After the boat left, another boat came to the sea, and they asked if he needed help, and he said no.
And he asked God, "Why didn't you help me?"
God said, "I sent you two big boats, you dummy!"
Why did they call it "Aqua Claudia"?
Because it carried water, and another word for water is aqua. Duh!
Why use Heathrow when we have your forehead?
Why did Stephen Hawking die? Because he's slightly ginger.
Why is it easy to defeat America in Clash of Clans?
Because they have already got 2 towers down.
Why did the chicken cross the road? Because he wanted to get to the other side.
Why did the 2 4s skip lunch? They already 8! Jahshshs.
And how did the pirate know that she saw land? She was shore of it! If u get it leave a like. Hahahahaha and which thing was heavier, a feather or steal? It's they way the same amount 🤣 😂 😅 😆 🙃 😄 🤣 😂 😅 😆 🙃 😄 🤣 😂 😅 😆 Lol like
Why are New Yorkers so good at reading?
Some of them went through 100 stories in 10 seconds.
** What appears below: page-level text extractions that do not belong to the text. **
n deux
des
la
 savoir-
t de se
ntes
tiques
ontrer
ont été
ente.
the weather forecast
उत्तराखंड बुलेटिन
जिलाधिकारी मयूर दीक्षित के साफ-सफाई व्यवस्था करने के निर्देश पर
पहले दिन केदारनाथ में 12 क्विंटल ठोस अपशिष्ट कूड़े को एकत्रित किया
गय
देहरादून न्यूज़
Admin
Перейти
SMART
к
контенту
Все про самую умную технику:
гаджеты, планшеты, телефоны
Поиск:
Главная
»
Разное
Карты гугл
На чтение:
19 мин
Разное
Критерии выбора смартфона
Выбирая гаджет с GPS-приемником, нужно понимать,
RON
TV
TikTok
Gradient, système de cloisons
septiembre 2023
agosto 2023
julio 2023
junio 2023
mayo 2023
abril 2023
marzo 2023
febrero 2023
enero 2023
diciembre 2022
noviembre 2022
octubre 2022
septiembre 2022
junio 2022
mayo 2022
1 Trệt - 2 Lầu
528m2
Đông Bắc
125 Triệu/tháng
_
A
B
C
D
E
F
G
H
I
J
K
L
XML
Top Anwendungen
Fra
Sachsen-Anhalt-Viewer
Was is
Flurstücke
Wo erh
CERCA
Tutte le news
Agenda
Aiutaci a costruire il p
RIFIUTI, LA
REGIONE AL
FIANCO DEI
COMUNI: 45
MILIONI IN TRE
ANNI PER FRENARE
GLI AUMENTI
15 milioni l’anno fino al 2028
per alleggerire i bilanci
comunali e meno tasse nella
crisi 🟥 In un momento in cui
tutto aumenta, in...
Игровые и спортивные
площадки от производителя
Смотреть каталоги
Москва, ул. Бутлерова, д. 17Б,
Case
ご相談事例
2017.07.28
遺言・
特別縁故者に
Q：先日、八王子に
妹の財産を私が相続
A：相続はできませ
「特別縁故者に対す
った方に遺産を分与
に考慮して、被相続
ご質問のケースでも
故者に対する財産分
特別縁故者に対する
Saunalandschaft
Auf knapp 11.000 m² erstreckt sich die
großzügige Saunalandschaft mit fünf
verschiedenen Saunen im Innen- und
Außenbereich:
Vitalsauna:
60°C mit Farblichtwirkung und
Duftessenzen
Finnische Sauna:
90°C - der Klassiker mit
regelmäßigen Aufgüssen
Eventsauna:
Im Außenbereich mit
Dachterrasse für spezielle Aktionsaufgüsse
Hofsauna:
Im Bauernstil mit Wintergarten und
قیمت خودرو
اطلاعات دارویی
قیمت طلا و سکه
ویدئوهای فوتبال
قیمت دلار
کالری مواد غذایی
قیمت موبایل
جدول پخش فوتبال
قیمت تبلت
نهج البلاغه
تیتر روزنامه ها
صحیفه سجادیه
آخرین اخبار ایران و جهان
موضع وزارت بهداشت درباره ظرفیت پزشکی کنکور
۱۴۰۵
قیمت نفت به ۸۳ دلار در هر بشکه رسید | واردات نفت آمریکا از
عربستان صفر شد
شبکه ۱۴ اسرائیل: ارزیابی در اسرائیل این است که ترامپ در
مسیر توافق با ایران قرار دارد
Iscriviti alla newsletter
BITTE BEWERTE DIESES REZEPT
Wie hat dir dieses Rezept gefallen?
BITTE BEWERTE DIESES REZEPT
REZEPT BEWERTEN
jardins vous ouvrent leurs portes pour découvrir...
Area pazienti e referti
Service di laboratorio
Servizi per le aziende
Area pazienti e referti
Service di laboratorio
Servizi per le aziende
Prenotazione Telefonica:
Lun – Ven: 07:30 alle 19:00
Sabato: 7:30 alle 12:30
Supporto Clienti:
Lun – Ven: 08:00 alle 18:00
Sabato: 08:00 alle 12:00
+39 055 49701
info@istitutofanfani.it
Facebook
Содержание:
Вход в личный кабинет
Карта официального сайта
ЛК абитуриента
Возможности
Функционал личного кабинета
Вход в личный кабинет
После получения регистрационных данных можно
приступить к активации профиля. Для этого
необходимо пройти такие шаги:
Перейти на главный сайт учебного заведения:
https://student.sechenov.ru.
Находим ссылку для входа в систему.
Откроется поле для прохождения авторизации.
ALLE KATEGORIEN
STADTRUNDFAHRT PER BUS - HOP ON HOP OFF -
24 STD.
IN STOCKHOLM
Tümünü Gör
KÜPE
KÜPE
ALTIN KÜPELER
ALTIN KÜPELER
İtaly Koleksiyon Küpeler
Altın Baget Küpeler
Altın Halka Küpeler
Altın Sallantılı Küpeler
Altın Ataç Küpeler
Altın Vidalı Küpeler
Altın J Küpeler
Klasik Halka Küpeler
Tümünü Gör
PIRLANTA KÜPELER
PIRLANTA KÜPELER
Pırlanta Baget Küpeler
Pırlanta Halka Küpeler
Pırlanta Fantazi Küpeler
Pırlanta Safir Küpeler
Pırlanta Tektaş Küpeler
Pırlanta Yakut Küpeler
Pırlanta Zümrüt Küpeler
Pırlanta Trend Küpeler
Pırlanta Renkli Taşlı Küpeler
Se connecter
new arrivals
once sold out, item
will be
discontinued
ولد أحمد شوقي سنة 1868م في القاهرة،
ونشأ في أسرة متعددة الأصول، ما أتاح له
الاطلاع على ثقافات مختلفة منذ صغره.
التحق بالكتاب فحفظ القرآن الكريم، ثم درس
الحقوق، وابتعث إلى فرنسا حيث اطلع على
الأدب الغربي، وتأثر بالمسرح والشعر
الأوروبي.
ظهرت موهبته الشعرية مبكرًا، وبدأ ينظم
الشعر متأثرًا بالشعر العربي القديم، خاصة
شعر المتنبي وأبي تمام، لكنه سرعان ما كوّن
Why did the serial killer let the guy in a wheelchair go? Because the guy didn’t really have any body for the serial killer to stab.
Why can't Indians play football?
Every time they get a corner, they open up a shop. 🙉
Why did the dick suck my ass? They died.
This is why they don't want to sell the Double Manhattan in pubs anymore.